> [EXTRACT PROVIDED]
Although the rule means to limit market-driven moral hazard, this outcome is doubtful because Dodd-Frank will actually
expand
the safety net.

Because it will only restrict U.S. companies, it will intensify international competitive and domestic political pressures that regulators can neither ignore nor alleviate without undermining the rule’s bite. As already noted, the high stakes have elicited intensive industry lobbying and protracted delays in finalizing the rule, not to speak of implementing it. Its enforcement will be hobbled by all of the factors that, as we have seen, weaken government enforcement efforts generally. Its restrictions will engender black markets operating in its shadow. Nor is there any nonmarket substitute for these firms that the regulators might look to for guidance, as statist economies have invariably learned at great cost. Even setting aside the feverish politics surrounding the rule, it will be miraculous if at the end of the day the regulators get it right.

Fourth, and most fundamentally, a
flawed theory
may doom a program. The success of any policy requires at a minimum that its designers and implementers know which factors and conditions are likely to cause which consequences, yet such knowledge—the policy’s animating theory—is notoriously elusive when dealing with social behaviors. The problem, however, is even deeper than this because a policy’s theoretical coherence is systematically undermined by the distorting factors analyzed in
chapters 5
and
6
: irrationality, skewed incentives, lack of reliable information, policy rigidity, lack of credibility with the other necessary participants, and mismanagement.

In the Oakland case, for example, Pressman and Wildavsky found that

[t]he economic theory [animating the employment projects] was faulty because it aimed at the wrong target—subsidizing the capital of business enterprises rather than their wage bill. Instead of taking the direct path of paying the employers a subsidy on wages after they had hired minority personnel, the EDA program expanded their capital on the promise that they would later hire the right people. Theoretical defects exacerbated bureaucratic problems. Numerous activities had to be carried on—assessing the viability of marginal enterprises, negotiating loan agreements, devising and monitoring employment plans—that would have been unnecessary if a more direct approach had been taken.
10

Chapter 7
explained how almost all public policies are embedded in one or more markets. As in the Oakland Project, policies cannot be effective unless they can solve the implementation problems that their surrounding markets engender. Such a solution requires, at a minimum, that the policy makers know how these markets work, whether and in what particular ways they fail (if they do), and how effectively, if at all, the government policy can manipulate them. In the case of embryonic or future markets, selecting an appropriate policy is even more delicate, as exemplified by the current status of commercial space travel.

> [WORK ORDER 1] Render the rows from the line with "Lady Stanhope's Hand" through the end of the rows as a Markdown table with the columns Number and Row text, leaving out blank lines and pictures.

> [DATA IN THIS EXERCISE]

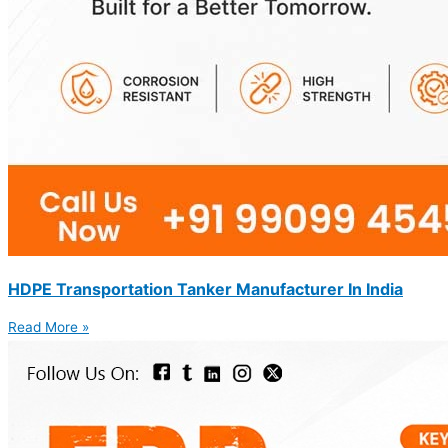
HDPE Transportation Tanker Manufacturer In India
Read More »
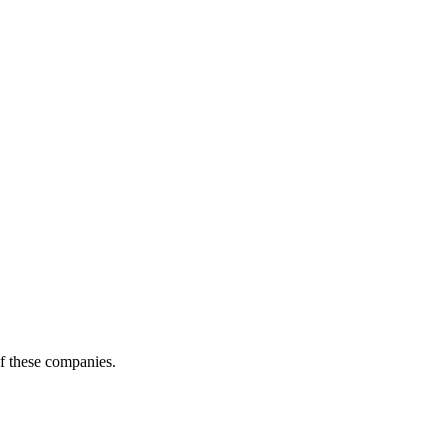
of these companies.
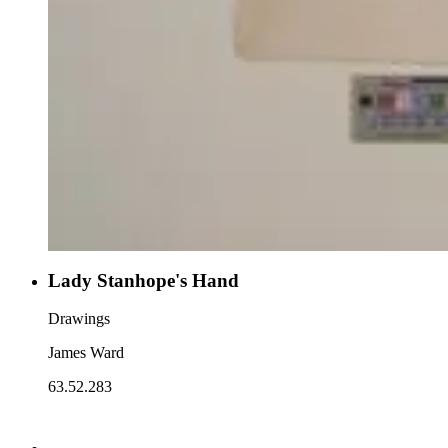
Lady Stanhope's Hand
Drawings
James Ward
63.52.283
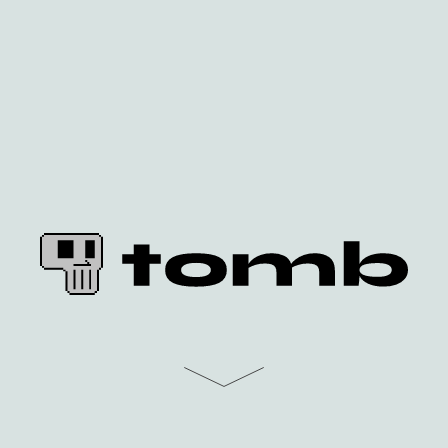
home
faq
docs
community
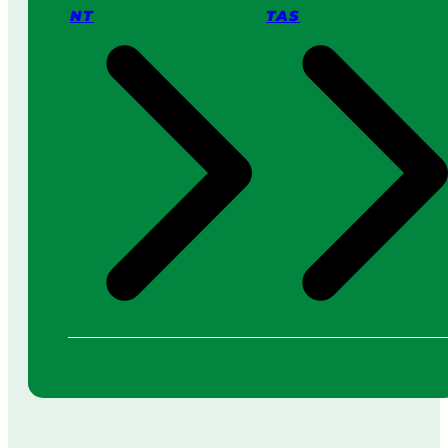
NT
TAS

> [WORK ORDER 2] In the passage on policy failure, what did the EDA program subsidize instead of the wage bill?

> [SOLUTION 1]
| Number | Row text |
|---|---|
| 1 | Lady Stanhope's Hand |
| 2 | Drawings |
| 3 | James Ward |
| 4 | 63.52.283 |
| 5 | home |
| 6 | faq |
| 7 | docs |
| 8 | community |
| 9 | NT |
| 10 | TAS |

> [SOLUTION 2] The capital of business enterprises.